On Aug. 21, the boys were exploring an ice cave on the Denny Creek Trail in the Mount Baker-Snoqualmie National Forest when the cave collapsed on them, pinning them beneath huge blocks of ice and snow. Their mothers made a desperate 911 call on a cellphone.

McCracken knew immediately the call was serious, she said, and she was still on the line when she saw aerial views from newscasts showing how bad the collapse was. She focused on keeping Joni Corbett and Chrissy Gelmini, who also each had their daughters with them, on the phone until rescuers arrived.

"You just have an incredible voice," Gelmini told McCracken at the ceremony. "It was just very, very reassuring. That was one of the first things that told me everything was going to be OK."

Both boys broke their backs, and suffered other injuries. Alessandro still doesn't have full mobility in his left hand, and Alec's ankle bothers him.

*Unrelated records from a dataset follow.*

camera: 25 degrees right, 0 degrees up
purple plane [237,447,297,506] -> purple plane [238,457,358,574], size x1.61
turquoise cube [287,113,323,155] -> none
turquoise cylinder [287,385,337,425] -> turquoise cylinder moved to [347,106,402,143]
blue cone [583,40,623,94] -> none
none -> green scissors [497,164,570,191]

But Alec, a senior at Seattle's Bishop Blanchet High School, started playing lacrosse last week with the school team. He plans to hike again, though the thought makes him a little nervous, he said.

But he said he will be smarter about it, to his mom's relief. Before the accident, Alec would go off on his own for day hikes or overnights, Joni Corbett said. But now he understands the importance of hiking with someone, of keeping a cellphone with him and letting someone know exactly where he is going, she said.

"It's one of those life experiences with a lot of lessons," Joni Corbett said.

Chrissy Gelmini said the family will keep commemorating the date Alessandro was rescued.

"I say Aug. 21 is his rebirth," she said. "That's when he came back to life for us."